Bug 724194 – improve hostname asciiification

After an evaluation, GNOME has moved from Bugzilla to GitLab. Learn more about GitLab.
No new issues can be reported in GNOME Bugzilla anymore.
To report an issue in a GNOME project, go to GNOME GitLab.
Do not go to GNOME Gitlab for: Bluefish, Doxygen, GnuCash, GStreamer, java-gnome, LDTP, NetworkManager, Tomboy.
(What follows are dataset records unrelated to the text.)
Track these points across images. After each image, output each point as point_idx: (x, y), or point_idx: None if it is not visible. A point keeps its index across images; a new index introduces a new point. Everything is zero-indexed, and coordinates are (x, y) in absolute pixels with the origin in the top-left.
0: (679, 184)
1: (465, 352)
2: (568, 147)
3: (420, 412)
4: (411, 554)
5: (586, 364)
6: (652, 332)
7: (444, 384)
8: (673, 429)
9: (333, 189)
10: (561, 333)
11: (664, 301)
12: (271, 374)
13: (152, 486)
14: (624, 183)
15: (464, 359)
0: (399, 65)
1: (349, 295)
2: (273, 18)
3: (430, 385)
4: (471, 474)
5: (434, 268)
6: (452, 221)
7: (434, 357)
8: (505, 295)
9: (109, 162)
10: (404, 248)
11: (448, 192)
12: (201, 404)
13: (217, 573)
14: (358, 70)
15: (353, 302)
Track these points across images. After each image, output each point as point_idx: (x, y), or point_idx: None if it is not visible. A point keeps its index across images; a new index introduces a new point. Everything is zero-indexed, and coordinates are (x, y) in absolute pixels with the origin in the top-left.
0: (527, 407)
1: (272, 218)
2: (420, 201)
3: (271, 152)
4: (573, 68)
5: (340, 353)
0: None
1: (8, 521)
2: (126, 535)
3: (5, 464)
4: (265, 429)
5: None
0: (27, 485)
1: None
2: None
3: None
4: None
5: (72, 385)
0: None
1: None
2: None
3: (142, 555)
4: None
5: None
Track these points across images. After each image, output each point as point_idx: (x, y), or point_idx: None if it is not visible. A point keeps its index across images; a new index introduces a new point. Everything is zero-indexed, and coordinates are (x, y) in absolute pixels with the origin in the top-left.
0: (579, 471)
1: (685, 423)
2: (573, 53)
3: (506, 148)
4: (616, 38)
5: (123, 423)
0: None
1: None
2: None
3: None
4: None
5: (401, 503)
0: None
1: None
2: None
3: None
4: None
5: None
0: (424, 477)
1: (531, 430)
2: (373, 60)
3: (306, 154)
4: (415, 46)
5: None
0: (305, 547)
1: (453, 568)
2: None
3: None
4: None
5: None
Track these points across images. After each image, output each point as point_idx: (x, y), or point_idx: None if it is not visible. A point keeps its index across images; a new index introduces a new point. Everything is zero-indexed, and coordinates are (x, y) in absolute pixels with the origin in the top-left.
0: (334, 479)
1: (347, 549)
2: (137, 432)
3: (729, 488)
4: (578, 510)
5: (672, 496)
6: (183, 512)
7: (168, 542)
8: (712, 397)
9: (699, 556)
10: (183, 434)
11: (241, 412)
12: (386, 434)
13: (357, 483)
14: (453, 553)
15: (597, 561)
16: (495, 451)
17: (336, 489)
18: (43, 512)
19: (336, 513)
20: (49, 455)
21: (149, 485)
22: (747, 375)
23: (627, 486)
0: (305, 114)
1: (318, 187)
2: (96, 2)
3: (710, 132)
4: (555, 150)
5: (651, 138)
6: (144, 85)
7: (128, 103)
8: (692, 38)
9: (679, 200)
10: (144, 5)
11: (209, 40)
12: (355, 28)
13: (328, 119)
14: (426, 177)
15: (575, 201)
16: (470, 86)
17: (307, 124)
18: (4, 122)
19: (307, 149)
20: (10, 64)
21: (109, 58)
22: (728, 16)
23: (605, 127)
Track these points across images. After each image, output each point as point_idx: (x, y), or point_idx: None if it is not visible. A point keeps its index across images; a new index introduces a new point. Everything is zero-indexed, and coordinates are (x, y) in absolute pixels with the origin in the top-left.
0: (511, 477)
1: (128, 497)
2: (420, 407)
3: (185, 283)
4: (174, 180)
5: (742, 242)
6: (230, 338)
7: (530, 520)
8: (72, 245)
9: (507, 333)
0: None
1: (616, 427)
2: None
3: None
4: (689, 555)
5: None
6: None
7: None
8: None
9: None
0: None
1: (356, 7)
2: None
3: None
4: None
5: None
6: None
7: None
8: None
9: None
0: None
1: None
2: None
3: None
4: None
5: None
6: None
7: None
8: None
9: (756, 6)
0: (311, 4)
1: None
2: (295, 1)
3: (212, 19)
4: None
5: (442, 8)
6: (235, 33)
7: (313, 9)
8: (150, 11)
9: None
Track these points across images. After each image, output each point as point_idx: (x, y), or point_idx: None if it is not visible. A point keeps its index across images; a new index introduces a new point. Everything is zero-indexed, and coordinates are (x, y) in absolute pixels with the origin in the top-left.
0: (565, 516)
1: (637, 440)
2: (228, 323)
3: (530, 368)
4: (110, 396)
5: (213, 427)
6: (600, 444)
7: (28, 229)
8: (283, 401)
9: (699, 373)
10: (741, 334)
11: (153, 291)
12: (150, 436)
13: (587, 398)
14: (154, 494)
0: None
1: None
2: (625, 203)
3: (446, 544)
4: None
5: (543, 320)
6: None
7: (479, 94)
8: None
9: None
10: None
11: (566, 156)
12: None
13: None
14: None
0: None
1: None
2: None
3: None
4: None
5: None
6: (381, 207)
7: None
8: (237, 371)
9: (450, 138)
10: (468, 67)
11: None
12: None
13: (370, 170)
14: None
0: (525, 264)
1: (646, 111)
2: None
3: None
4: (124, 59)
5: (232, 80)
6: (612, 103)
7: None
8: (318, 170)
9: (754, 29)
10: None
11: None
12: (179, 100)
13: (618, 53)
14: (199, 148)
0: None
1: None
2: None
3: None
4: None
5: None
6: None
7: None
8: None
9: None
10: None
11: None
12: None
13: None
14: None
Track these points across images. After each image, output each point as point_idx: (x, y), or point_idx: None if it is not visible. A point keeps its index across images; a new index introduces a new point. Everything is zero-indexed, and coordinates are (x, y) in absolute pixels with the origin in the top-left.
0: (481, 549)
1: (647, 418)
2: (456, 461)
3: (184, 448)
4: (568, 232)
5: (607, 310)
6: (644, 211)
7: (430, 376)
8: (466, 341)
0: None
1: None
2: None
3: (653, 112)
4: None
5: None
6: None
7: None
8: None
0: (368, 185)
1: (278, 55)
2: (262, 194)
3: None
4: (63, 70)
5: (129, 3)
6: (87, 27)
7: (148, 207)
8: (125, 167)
Bug 724194 - improve hostname asciiification


Summary:	improve hostname asciiification


Status:	RESOLVED FIXED

Product:	gnome-control-center
Classification:	Core
Component:	shell
Version:	unspecified
Hardware:	Other Linux

Importance:	Normal normal
Target Milestone:	---
Assigned To:	Control-Center Maintainers
QA Contact:	Control-Center Maintainers

URL:
Whiteboard:

Depends on:	710142
Blocks:

Reported:	2014-02-11 23:47 UTC by Allison Karlitskaya (desrt)
Modified:	2014-02-21 12:58 UTC

See Also:
GNOME target:	---
GNOME version:	---

Attachments
hostname-helper: decompose before transliteration (2.69 KB, patch) 2014-02-12 19:30 UTC, Allison Karlitskaya (desrt)	none	Details \| Review
hostname-helper: use GLib transliteration API (1.42 KB, patch) 2014-02-17 19:39 UTC, Allison Karlitskaya (desrt)	committed	Details \| Review

Description Allison Karlitskaya (desrt) 2014-02-11 23:47:36 UTC

The test-hostname test is failing on FreeBSD.  Specifically:

  Müllers Computer

gets converted to

  mllers-computer

instead of the expected

  mullers-computer

Comment 1 Bastien Nocera 2014-02-12 11:38:21 UTC

I think this smells of a broken conversion to ASCII. It should be removing the diacritic, not the whole letter.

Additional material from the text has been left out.